Your task >> Copy the data from its first line through the line containing "genus: Pecari", inclusive, and substitute "vernacular name" for "common name" wherever it occurs, leaving everything else unchanged.

Information supplied >>
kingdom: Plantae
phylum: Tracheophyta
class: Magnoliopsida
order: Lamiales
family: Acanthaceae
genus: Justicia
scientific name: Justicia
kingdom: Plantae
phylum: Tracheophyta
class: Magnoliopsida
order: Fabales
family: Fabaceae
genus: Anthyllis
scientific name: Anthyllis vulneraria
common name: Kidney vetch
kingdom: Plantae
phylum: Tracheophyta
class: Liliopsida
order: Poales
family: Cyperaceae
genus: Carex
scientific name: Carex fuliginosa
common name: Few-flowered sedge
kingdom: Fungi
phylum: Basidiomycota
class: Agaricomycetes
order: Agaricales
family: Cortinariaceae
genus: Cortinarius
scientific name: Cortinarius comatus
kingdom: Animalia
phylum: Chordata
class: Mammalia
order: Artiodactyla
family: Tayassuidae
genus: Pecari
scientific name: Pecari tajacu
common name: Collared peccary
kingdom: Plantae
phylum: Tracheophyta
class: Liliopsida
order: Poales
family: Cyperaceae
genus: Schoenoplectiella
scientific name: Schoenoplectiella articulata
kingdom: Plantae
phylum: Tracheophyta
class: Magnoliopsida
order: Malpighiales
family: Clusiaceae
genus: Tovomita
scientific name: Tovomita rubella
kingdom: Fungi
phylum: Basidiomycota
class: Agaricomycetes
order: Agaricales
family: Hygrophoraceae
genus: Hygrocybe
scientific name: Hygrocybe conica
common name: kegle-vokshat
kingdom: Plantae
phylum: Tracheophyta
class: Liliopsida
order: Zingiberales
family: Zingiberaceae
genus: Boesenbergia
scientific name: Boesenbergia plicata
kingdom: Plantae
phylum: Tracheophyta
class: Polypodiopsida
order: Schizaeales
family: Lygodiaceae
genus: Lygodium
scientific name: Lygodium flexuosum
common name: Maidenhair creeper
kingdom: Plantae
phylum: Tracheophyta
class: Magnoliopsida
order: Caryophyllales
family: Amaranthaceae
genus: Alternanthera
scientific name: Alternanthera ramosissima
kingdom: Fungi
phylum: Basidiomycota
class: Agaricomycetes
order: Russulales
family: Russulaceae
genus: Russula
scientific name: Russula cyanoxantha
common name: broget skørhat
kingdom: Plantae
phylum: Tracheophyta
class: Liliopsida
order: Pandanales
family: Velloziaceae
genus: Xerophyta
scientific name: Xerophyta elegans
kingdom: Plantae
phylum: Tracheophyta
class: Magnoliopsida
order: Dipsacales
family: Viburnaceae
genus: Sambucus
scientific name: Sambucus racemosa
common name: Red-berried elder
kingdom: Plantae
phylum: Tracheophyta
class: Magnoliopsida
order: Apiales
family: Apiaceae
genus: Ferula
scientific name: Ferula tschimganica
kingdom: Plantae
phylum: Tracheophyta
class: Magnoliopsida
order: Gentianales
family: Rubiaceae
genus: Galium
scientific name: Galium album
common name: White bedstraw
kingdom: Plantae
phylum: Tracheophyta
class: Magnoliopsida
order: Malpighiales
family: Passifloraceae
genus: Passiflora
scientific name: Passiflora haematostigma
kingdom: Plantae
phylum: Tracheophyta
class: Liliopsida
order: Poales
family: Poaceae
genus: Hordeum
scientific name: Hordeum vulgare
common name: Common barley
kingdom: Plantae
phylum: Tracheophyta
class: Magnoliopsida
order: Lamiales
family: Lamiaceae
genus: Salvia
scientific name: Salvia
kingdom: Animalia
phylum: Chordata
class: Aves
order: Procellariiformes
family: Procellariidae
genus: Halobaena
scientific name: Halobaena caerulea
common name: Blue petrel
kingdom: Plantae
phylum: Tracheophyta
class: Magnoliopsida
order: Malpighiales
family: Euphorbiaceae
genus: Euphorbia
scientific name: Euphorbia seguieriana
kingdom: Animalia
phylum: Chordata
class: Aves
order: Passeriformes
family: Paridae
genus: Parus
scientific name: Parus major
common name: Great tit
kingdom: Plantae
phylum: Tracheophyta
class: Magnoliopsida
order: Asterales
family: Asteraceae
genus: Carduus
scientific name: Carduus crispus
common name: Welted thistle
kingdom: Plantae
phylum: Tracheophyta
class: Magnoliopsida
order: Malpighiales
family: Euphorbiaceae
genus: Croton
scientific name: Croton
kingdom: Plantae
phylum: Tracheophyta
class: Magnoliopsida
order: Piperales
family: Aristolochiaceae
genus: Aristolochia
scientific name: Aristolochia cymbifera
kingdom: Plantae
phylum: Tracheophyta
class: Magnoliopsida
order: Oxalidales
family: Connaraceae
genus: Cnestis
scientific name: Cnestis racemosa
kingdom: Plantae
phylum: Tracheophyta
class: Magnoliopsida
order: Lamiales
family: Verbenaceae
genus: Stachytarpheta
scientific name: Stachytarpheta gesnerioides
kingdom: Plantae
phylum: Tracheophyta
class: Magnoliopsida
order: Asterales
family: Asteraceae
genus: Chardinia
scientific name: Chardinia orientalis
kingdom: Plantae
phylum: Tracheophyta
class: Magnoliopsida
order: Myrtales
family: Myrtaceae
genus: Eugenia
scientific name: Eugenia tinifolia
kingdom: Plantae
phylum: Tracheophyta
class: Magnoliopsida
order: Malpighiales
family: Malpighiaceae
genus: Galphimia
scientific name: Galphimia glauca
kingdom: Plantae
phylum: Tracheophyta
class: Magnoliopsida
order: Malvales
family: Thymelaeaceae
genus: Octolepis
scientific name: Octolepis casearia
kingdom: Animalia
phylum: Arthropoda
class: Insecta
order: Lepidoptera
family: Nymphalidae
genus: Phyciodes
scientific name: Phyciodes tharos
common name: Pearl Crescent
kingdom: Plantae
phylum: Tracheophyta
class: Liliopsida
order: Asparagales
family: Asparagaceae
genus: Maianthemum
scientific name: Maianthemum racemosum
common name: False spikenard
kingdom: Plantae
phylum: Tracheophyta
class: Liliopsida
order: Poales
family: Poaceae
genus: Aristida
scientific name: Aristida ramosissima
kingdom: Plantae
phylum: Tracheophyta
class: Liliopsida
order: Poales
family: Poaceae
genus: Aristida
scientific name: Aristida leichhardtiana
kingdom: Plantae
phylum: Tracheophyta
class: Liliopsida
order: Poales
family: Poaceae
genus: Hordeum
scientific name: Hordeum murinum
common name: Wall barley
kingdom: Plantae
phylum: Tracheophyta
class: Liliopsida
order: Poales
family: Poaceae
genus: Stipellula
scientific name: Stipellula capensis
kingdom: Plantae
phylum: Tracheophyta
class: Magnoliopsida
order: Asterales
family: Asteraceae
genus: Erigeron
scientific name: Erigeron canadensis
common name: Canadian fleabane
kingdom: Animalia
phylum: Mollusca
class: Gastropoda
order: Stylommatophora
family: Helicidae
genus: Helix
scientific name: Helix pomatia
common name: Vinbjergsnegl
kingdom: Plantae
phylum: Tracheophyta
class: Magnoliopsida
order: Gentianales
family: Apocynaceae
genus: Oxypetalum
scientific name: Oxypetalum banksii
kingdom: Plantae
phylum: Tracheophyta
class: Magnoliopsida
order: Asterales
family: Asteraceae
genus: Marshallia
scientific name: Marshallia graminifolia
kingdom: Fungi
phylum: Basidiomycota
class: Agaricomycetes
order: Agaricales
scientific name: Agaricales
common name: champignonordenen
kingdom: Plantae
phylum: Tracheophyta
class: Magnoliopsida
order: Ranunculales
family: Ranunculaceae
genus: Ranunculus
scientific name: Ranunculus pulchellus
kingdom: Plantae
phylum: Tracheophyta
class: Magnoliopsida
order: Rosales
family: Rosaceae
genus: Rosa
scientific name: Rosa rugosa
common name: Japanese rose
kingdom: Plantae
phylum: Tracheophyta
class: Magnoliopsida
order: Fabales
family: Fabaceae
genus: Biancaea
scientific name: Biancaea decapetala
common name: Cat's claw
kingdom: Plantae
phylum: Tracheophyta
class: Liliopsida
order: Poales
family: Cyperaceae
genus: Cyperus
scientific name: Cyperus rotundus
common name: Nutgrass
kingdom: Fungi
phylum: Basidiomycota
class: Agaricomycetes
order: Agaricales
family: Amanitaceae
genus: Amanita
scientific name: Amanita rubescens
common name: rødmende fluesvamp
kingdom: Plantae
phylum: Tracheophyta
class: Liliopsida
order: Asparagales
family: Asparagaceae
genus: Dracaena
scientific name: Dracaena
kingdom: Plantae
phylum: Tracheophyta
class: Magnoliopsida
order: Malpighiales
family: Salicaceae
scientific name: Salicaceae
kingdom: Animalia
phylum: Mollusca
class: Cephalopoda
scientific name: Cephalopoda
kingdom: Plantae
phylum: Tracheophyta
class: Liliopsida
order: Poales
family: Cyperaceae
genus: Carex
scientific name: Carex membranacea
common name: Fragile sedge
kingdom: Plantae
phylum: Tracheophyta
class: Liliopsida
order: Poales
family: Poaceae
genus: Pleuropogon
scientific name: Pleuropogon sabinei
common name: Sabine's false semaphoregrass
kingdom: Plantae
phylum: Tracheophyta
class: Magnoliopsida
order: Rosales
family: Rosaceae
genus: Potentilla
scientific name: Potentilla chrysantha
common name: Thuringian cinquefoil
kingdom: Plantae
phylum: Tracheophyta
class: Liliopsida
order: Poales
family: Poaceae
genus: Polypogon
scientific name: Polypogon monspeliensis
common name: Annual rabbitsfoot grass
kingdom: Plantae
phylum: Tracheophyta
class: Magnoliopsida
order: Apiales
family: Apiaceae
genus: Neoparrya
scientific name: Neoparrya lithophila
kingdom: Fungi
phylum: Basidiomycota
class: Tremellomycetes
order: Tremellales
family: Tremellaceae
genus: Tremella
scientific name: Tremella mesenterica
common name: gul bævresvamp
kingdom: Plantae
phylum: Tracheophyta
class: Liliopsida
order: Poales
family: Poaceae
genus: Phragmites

Solution for this task >>
kingdom: Plantae
phylum: Tracheophyta
class: Magnoliopsida
order: Lamiales
family: Acanthaceae
genus: Justicia
scientific name: Justicia
kingdom: Plantae
phylum: Tracheophyta
class: Magnoliopsida
order: Fabales
family: Fabaceae
genus: Anthyllis
scientific name: Anthyllis vulneraria
vernacular name: Kidney vetch
kingdom: Plantae
phylum: Tracheophyta
class: Liliopsida
order: Poales
family: Cyperaceae
genus: Carex
scientific name: Carex fuliginosa
vernacular name: Few-flowered sedge
kingdom: Fungi
phylum: Basidiomycota
class: Agaricomycetes
order: Agaricales
family: Cortinariaceae
genus: Cortinarius
scientific name: Cortinarius comatus
kingdom: Animalia
phylum: Chordata
class: Mammalia
order: Artiodactyla
family: Tayassuidae
genus: Pecari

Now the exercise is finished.